The person who says, "I pray every day," versus the person who says, “my prayers are with you,” or the one who mouths along with memorized prayers in church—they all mean different things but they are all doing something slightly different. And Christian prayer is different from Muslim prayer, is different from Buddhist prayer, is different from Jewish prayer. And I hadn’t thought atheist prayer was a thing that could exist.
But this, speaking aloud the prayer of another and lending my voice and the strength of my heart to the belief of someone who needs to feel their God listening, this I can do. The prayer that I pray is an articulation of our connection, a deep investment in the lives and beliefs of fellow human beings.
Prayer cannot bring water to parched land, nor mend a broken bridge, nor rebuild a ruined city, but prayer can water an arid soul, mend a broken heart, and rebuild a weakened will.

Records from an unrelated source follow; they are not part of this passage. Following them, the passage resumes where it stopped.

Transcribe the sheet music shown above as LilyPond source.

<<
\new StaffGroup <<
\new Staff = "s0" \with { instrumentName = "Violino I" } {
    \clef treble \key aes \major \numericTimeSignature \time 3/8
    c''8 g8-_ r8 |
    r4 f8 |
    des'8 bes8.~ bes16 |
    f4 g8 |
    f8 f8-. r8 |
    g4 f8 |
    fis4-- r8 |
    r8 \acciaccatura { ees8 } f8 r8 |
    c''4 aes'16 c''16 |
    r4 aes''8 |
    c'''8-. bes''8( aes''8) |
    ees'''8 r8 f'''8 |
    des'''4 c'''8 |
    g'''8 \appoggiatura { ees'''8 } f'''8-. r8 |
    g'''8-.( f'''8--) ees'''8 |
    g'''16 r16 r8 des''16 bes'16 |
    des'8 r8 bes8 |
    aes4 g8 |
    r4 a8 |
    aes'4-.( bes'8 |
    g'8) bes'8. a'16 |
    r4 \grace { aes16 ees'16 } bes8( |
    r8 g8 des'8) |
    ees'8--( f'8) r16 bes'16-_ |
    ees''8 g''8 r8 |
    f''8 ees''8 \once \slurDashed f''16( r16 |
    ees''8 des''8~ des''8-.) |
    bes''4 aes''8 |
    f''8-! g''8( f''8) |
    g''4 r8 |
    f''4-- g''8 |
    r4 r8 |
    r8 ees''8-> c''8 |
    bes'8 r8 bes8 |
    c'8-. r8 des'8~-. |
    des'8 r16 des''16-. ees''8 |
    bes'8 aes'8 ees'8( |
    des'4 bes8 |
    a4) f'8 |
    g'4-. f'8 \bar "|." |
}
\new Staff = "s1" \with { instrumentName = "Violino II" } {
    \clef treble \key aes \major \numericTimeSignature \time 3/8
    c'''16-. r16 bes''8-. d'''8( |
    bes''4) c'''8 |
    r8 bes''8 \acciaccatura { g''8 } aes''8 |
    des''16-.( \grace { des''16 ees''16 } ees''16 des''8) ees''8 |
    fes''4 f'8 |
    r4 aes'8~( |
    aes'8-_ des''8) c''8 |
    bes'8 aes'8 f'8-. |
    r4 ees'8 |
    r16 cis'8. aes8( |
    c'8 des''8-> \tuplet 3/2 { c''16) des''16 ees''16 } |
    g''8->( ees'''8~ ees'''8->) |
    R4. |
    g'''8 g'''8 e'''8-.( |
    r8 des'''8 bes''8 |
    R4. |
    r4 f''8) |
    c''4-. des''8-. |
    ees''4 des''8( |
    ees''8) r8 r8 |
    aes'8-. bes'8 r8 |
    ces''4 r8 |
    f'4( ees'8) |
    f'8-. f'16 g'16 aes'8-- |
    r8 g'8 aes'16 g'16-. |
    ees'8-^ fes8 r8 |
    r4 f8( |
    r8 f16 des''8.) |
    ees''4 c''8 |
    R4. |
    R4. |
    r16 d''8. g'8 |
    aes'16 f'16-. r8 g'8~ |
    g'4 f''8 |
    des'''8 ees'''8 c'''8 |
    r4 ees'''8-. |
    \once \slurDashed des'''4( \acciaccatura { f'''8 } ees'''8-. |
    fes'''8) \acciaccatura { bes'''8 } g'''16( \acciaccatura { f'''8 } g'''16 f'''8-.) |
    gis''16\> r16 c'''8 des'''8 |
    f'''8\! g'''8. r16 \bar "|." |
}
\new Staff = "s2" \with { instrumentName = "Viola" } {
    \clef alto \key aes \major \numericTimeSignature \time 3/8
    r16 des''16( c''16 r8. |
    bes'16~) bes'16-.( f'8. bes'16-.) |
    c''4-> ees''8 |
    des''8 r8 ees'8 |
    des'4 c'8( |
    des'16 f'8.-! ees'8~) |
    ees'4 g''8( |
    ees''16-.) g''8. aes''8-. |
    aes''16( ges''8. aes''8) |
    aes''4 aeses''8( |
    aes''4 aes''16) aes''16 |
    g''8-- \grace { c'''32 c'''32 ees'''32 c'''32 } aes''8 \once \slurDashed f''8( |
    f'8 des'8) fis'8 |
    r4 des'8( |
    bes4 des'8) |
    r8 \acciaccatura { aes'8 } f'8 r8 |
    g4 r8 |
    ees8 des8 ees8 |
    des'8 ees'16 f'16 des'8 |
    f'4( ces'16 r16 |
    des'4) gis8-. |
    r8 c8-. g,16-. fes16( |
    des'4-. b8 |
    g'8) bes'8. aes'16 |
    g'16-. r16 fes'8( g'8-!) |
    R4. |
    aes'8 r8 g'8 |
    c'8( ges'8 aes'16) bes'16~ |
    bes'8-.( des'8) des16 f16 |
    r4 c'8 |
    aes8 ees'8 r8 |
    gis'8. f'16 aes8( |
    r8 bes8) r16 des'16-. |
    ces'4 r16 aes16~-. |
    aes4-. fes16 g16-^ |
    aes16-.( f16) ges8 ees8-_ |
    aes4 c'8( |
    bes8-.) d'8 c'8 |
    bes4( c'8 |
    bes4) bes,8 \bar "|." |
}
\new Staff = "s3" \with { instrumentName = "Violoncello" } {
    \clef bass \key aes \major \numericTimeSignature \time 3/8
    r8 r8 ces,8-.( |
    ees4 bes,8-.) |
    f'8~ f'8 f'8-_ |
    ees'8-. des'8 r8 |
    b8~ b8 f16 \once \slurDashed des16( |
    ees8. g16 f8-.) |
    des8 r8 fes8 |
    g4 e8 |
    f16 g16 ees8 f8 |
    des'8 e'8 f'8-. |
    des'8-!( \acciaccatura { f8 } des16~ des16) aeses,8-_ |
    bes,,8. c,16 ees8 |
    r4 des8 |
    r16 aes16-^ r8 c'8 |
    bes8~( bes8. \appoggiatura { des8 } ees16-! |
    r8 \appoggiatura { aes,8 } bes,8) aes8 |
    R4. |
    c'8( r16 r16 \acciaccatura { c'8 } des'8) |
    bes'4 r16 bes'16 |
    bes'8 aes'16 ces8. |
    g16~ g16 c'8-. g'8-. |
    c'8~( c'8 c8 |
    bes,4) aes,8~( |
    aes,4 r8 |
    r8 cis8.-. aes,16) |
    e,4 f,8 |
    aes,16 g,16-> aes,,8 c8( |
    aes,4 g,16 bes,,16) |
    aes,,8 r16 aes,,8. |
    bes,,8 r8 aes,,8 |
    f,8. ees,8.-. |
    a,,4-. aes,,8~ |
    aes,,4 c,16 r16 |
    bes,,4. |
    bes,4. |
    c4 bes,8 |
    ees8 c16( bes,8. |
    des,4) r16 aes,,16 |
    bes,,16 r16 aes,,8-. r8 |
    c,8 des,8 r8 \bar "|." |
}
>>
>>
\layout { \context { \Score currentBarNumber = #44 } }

I have brought you something. In the Brigham and Women’s Hospital chapel, patients and medical staff write prayers down on sticky notes and leave them to be prayed by hospital chaplains. I have brought some of these prayers with me today. In speaking to you, I have tried to convey how healing I find it to pray aloud the prayers of others. But I wanted to also give you the chance to experience directly what it feels like to pray, with your whole heart, as a vehicle for the words and beliefs of another.
It's been said, sometimes jokingly, that Unitarian Universalists are forever looking ahead in the hymnals as we sing, making sure there is nothing in the language we disagree with. And I am just as guilty as the next UU of this, and honestly will defend it most of the time.
But sometimes, being in community is more important than being in agreement. Some of the prayers I brought here are written in language you wouldn’t use or contain theologies you wouldn’t agree with. But let’s not be afraid of some change.
As the basket passes, please take one sticky note, and look at the prayer it contains.
The person who wrote this prayer, wrote it down and left it, because they are reaching out for support, for community. And today, this congregation has been entrusted with the hopes and the gratitude and the deep spiritual need in each of these prayers. We are going to read them, aloud, together. And in our overlapping voices, let us listen for the truth and the connection that makes itself heard.
First, silently read the prayer you have. Is there a name? A diagnosis? A plea for help, for strength? In a hospital, people pray with a vulnerable sincerity deserving of our unreserved reverence, our love. Know the person who wrote this, and hold them close to your heart as you take a breath. Then all as one we will speak our prayers aloud.
"Is not prayer a study of truth? A venture of the soul into the unfound infinite? No one ever prayed heartily without learning something.”
Emerson wasn’t wrong.
I still don't pray on my own, my spiritual practices don't involve talking when no one but me is there to hear. But I no longer run from prayer. I am learning something. Can an atheist pray, and why would she want to? After today, let the answers to these questions be a little less clear, and let us remember how it can feel to pray the prayers of others with our whole hearts, to stop TRYING, for half a breath, to make a prayer fit neatly into our theology, and just let it come. To open ourselves up to some change, to pray heartily, and to learn something.